Dataset content:
+-------+

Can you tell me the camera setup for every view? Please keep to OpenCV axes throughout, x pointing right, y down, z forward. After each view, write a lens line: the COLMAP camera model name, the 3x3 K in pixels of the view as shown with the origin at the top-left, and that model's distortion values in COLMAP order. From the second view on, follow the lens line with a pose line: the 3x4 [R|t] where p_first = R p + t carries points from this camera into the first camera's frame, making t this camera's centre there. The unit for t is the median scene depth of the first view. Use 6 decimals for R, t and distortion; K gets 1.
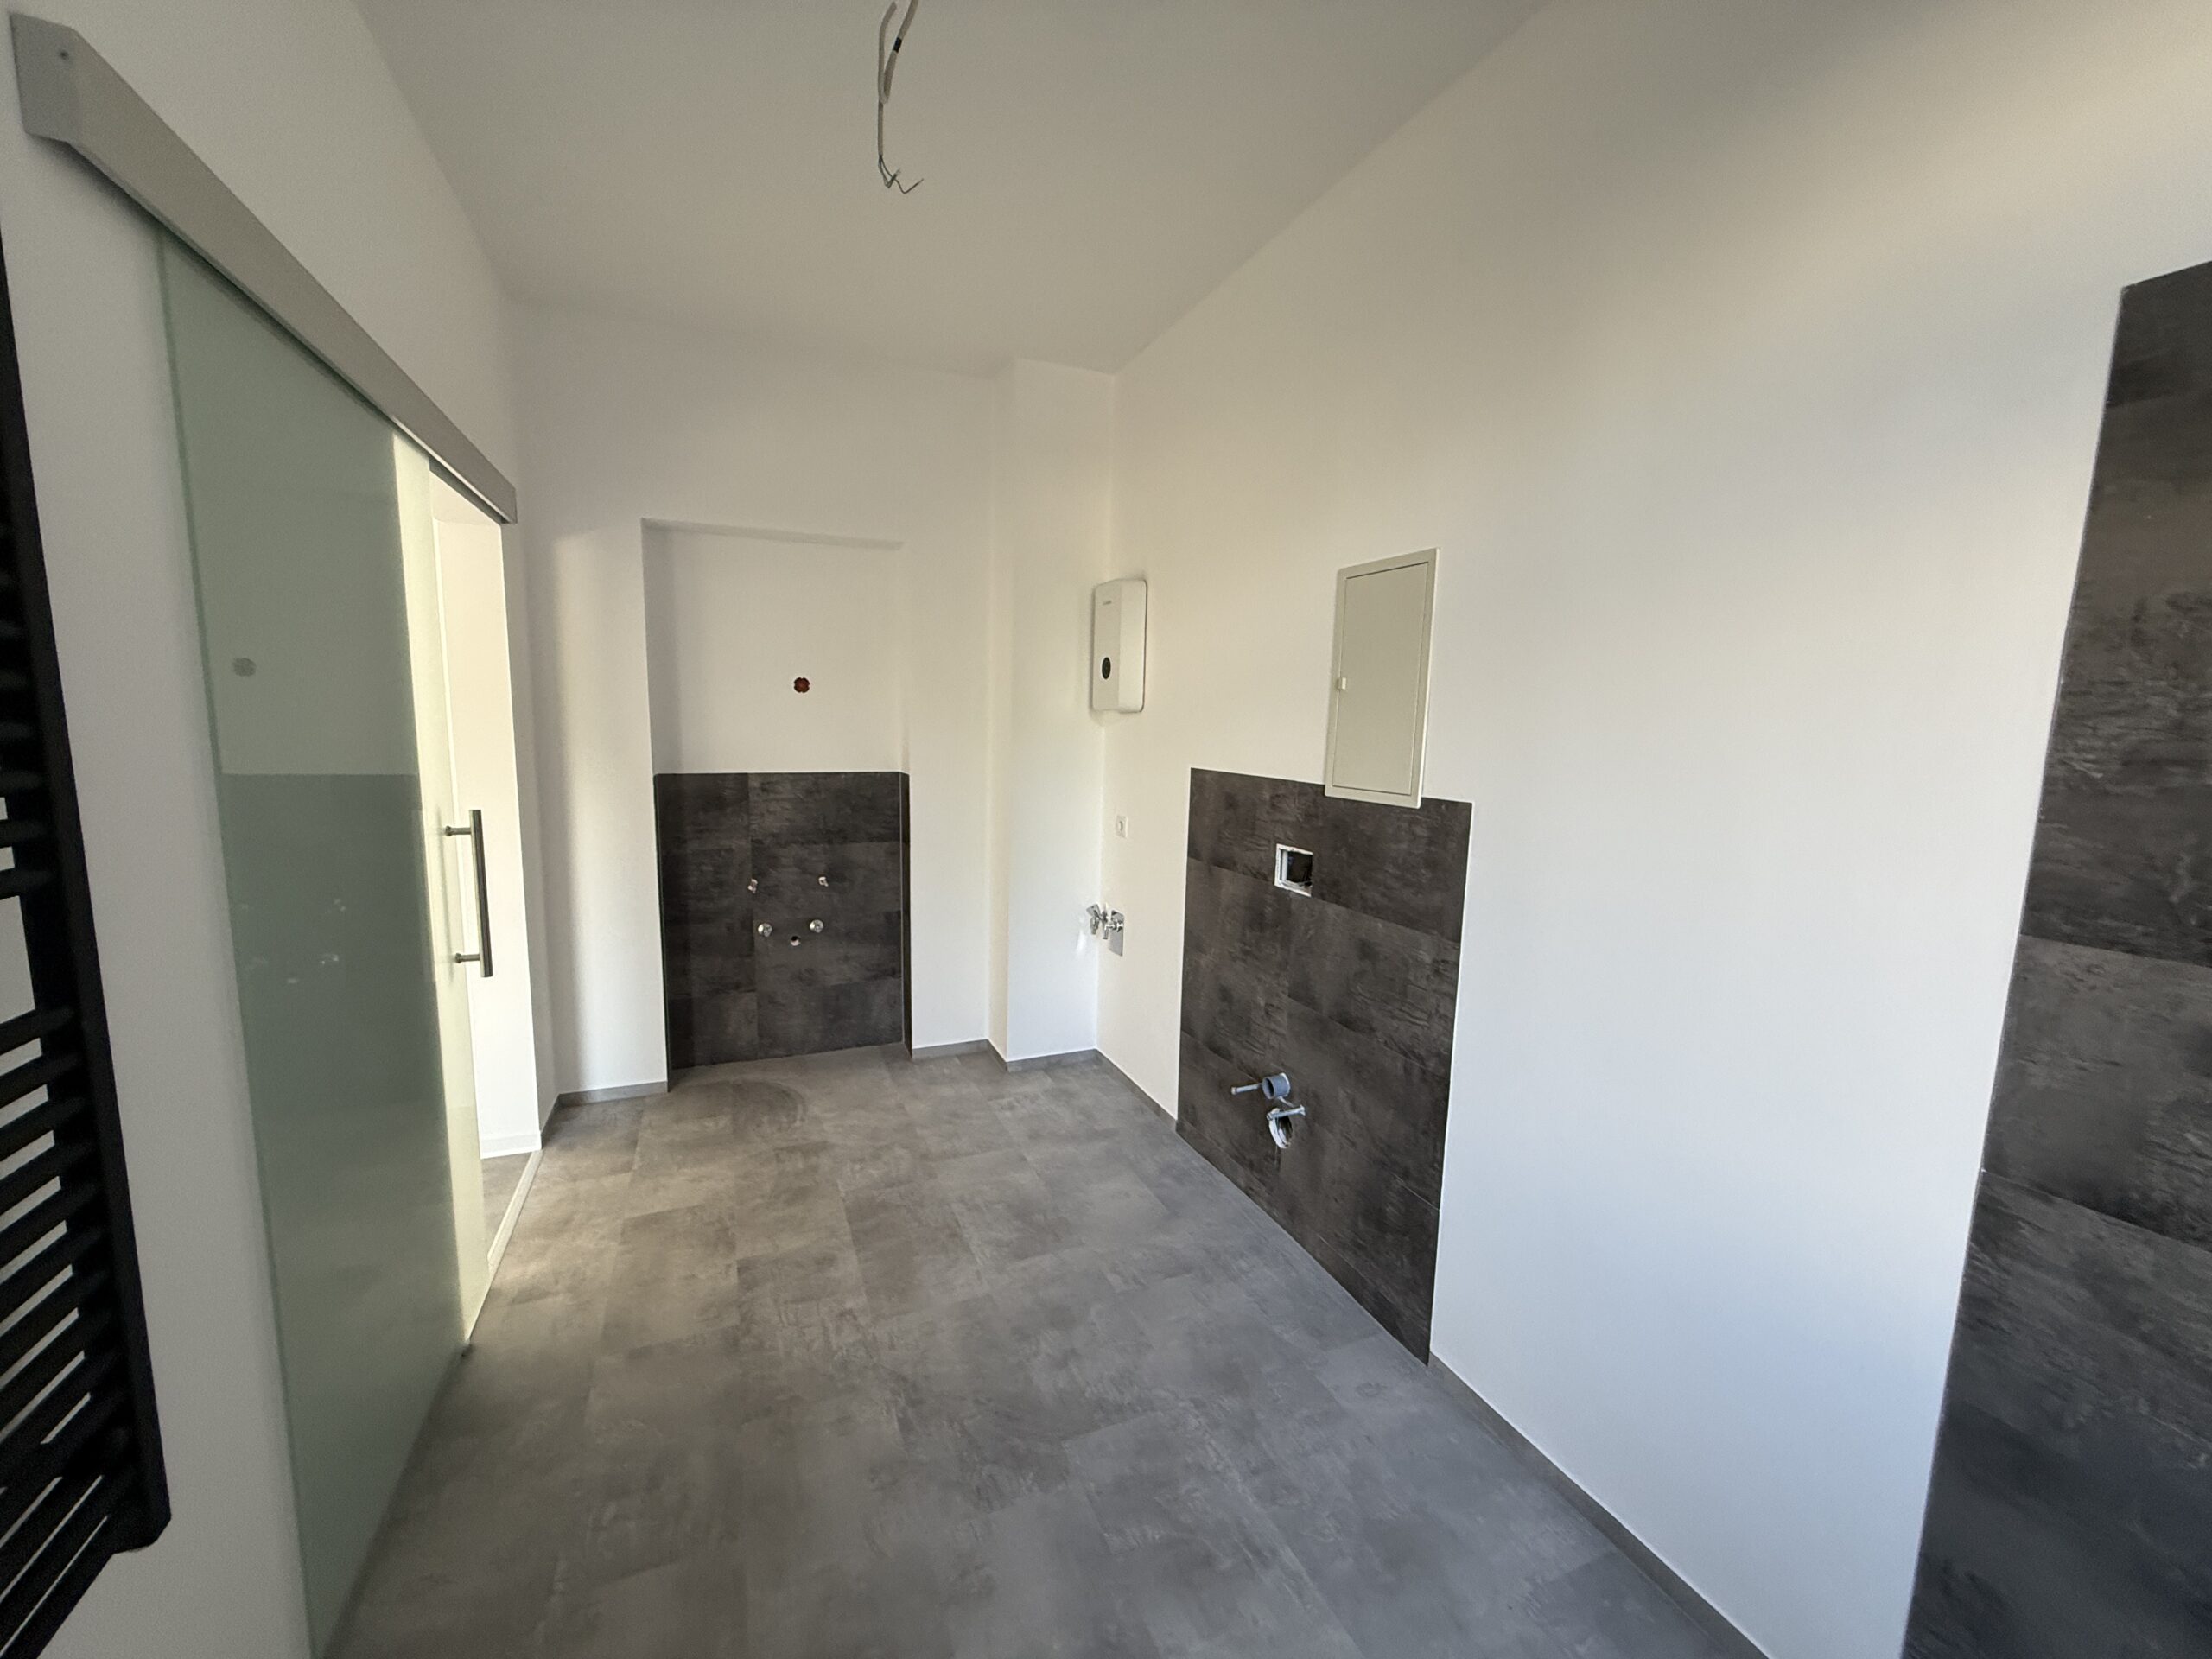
lens RADIAL K [[884.4, 0, 1105.9], [0, 884.4, 835.9], [0, 0, 1]] dist [0.001235, -0.000008]
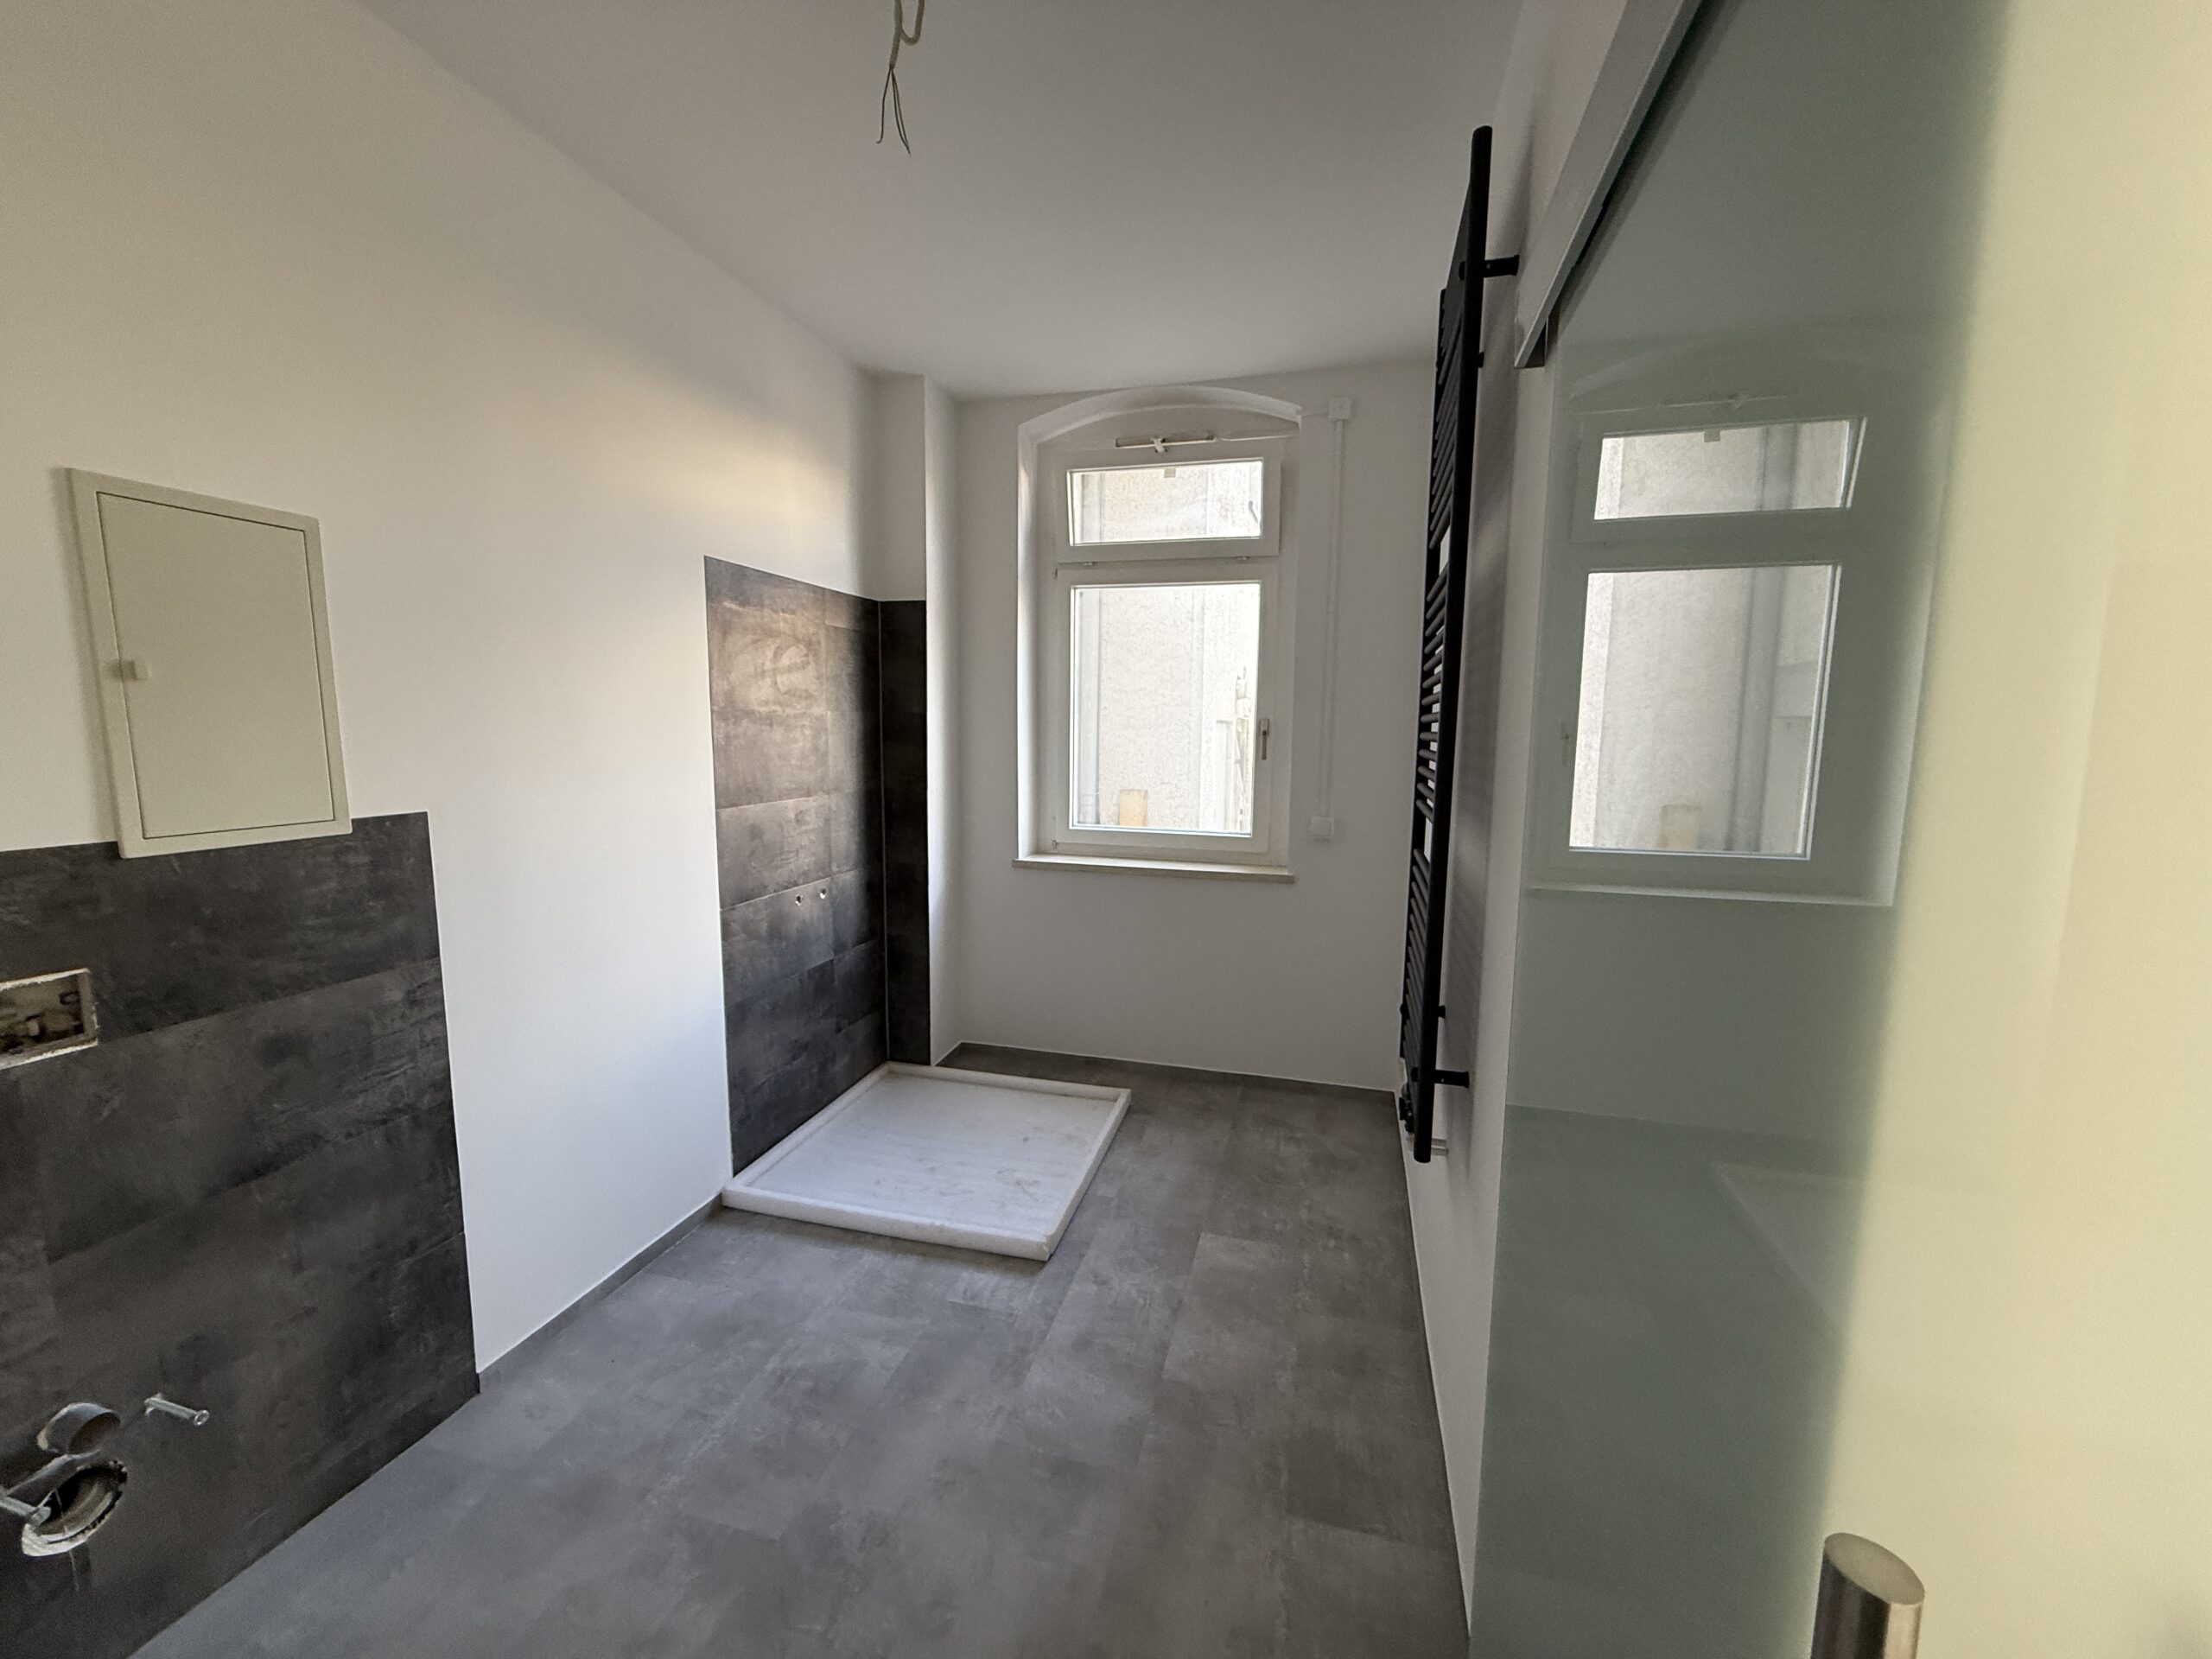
lens RADIAL K [[884.4, 0, 1107.0], [0, 884.4, 833.4], [0, 0, 1]] dist [0.001235, -0.000008]
pose [[-0.786826, -0.104379, 0.608284, -0.705953], [0.056213, 0.969378, 0.239054, -0.188040], [-0.614609, 0.222287, -0.756864, 1.178559]]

+-------+

Task description: Rewrite the lines above as a JSON list of strings, one string per line, with blank lines dropped and the pictures left out.

Answer to the exercise:
[
  "Can you tell me the camera setup for every view? Please keep to OpenCV axes throughout, x pointing right, y down, z forward. After each view, write a lens line: the COLMAP camera model name, the 3x3 K in pixels of the view as shown with the origin at the top-left, and that model's distortion values in COLMAP order. From the second view on, follow the lens line with a pose line: the 3x4 [R|t] where p_first = R p + t carries points from this camera into the first camera's frame, making t this camera's centre there. The unit for t is the median scene depth of the first view. Use 6 decimals for R, t and distortion; K gets 1.",
  "lens RADIAL K [[884.4, 0, 1105.9], [0, 884.4, 835.9], [0, 0, 1]] dist [0.001235, -0.000008]",
  "lens RADIAL K [[884.4, 0, 1107.0], [0, 884.4, 833.4], [0, 0, 1]] dist [0.001235, -0.000008]",
  "pose [[-0.786826, -0.104379, 0.608284, -0.705953], [0.056213, 0.969378, 0.239054, -0.188040], [-0.614609, 0.222287, -0.756864, 1.178559]]"
]